A shortage of resources is not the only obstacle to ensuring that women are able to obtain a wide-ranging selection of family planning methods. Misinformation about contraceptives can run wide and deep, spreading through local populations, health care providers, and even doctors. Cultural attitudes can also be prohibitive. Studies have indicated that Punjab women in Pakistan, for example, do not seek out contraceptives because they believe doing so would conflict with their husbands’ fertility desires. A 2009 review of family planning in sub-Saharan Africa and Southeast Asia found that many women feared that hormonal contraceptives, which often disrupt the menstrual cycle, would make them infertile.

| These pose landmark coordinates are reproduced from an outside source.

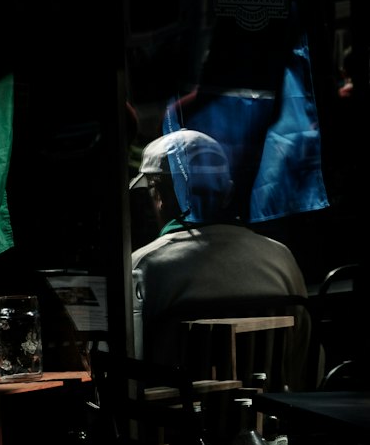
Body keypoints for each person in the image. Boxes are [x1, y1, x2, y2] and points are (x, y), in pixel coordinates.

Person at [130, 128, 314, 388]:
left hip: (175, 425)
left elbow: (133, 365)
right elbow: (301, 354)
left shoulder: (144, 266)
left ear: (158, 194)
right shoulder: (280, 256)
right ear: (227, 191)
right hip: (273, 418)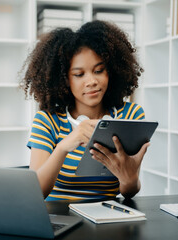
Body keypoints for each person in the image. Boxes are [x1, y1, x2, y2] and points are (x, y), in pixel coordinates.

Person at [20, 20, 150, 201]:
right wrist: (63, 147)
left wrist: (129, 178)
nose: (91, 81)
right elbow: (33, 192)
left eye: (99, 70)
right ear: (64, 79)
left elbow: (129, 191)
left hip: (107, 218)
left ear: (111, 71)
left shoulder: (130, 116)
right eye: (79, 74)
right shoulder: (47, 120)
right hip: (60, 219)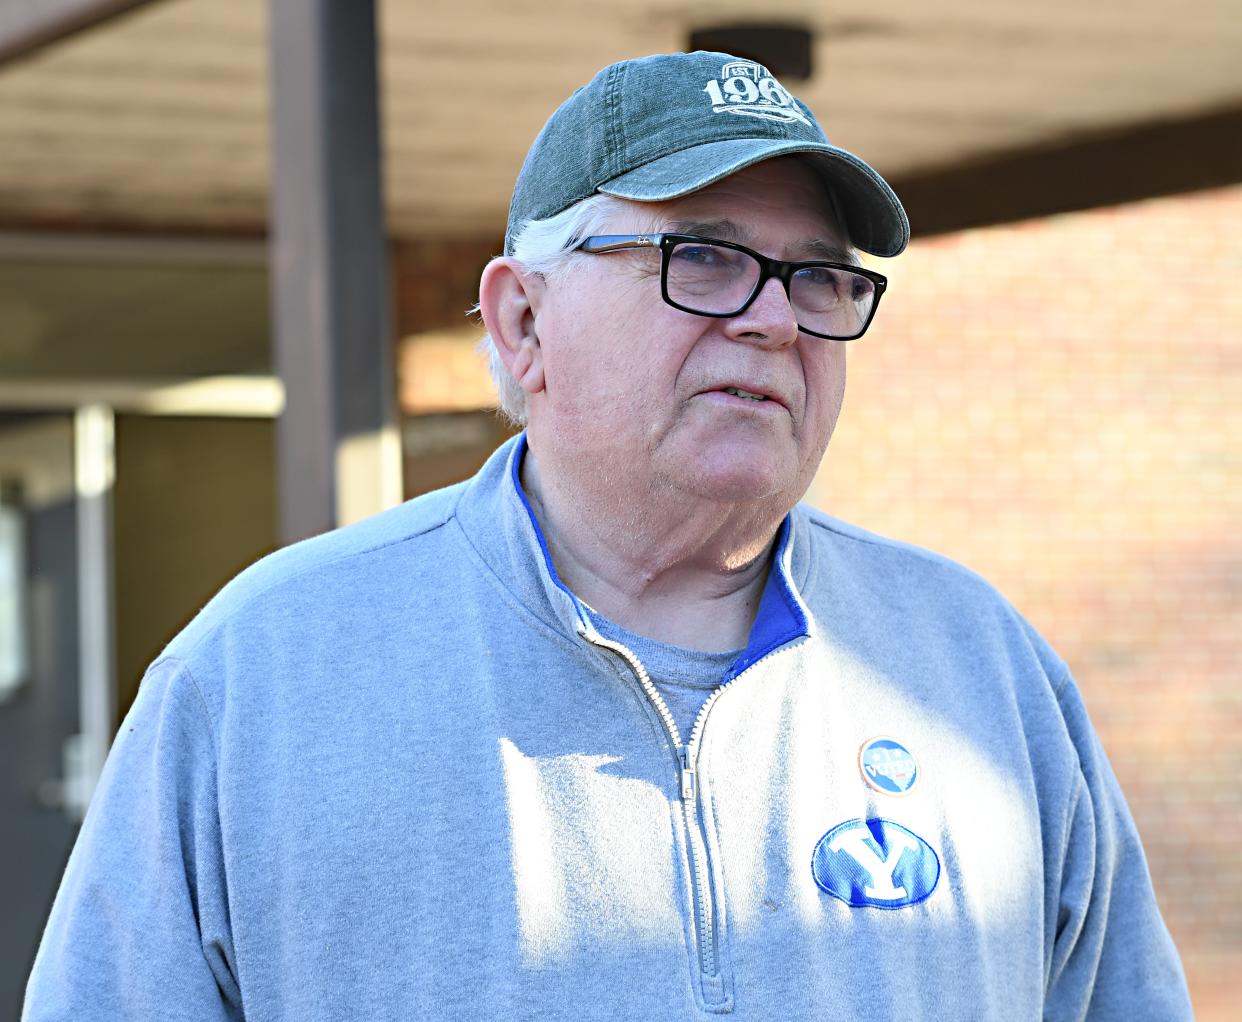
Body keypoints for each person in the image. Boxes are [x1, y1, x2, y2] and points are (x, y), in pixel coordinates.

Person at [25, 51, 1191, 1020]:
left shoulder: (977, 666)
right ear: (522, 319)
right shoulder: (265, 677)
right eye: (709, 258)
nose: (778, 317)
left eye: (820, 276)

Mugore—who worked on family planning initiatives in Zimbabwe, Uganda, Kenya, and Tanzania, as well as in Togo — has witnessed such misconceptions firsthand. “Women believe that contraceptives [make them] infertile,” she said. “There are perceptions [that] they cause cancer. There are perceptions that contraception interferes with their sex life, or their libido, or the libido of their partners. Young girls who have never had children sometimes get caught up in a provider bias, where providers believe, ‘No, no, no, don’t take contraceptives because you might become infertile.’”
All of this may paint a very bleak picture for the future of contraceptive access in the developing world, but there is definite cause for optimism. According to Jacobstein, “use of contraception has gone up six-fold in 50 years, and 20-fold in developing countries.” And a number of recently-introduced methods may very well revolutionize the face of family planning in low-income regions. The Sayana Press — a reduced dose of the Depo-Provera shot packaged into an injectable system with a very thin needle — was released last year and is currently being used in 11 countries. The device is simple to administer and cannot be reused, cutting down risks of infection from sharing. The Sayana Press also costs only a dollar.
But it is the implant that might very well become the biggest game-changer in developing regions. Thanks to a global initiative called Family Planning 2020, donor volume guarantees have reduced the price of the implant by about half (it originally cost $8.50), and 40 million implants will become available to low resource countries over the course of five years. The implant is a particularly promising method because it has a longer shelf life than injectables, which only last for three months. “Any method that is low user responsibility is fairly preferable,” says Mugore. “With implants, [women] don’t have to come back to the clinic for [three years]. Women prefer those kinds of methods, because in these countries, facilities are not easy to get to.”
Of course, family planning methods alone cannot bridge the gap of unmet contraceptive need. A healthy and diverse supply of contraceptives must be made accessible and affordable. Comprehensive information on sexual health must be brought into communities. Deeply-entrenched notions of gender roles must be addressed. Achieving these goals will require collaborative efforts by governments, NGOS, the private sector, community service organizations, and advocates. It will take hard work and time. And it will be worth it.
“Family planning, it’s a human rights issue,” says Upadhyay. “It’s a prevention issue. It’s a women’s issue … We need a big movement to bring governments together, bring partners together, raising these issues [to make clear] the impact of not meeting these needs … How many women will have an unplanned pregnancy, and how many women will die because of that? [There] should be a movement all over the world.”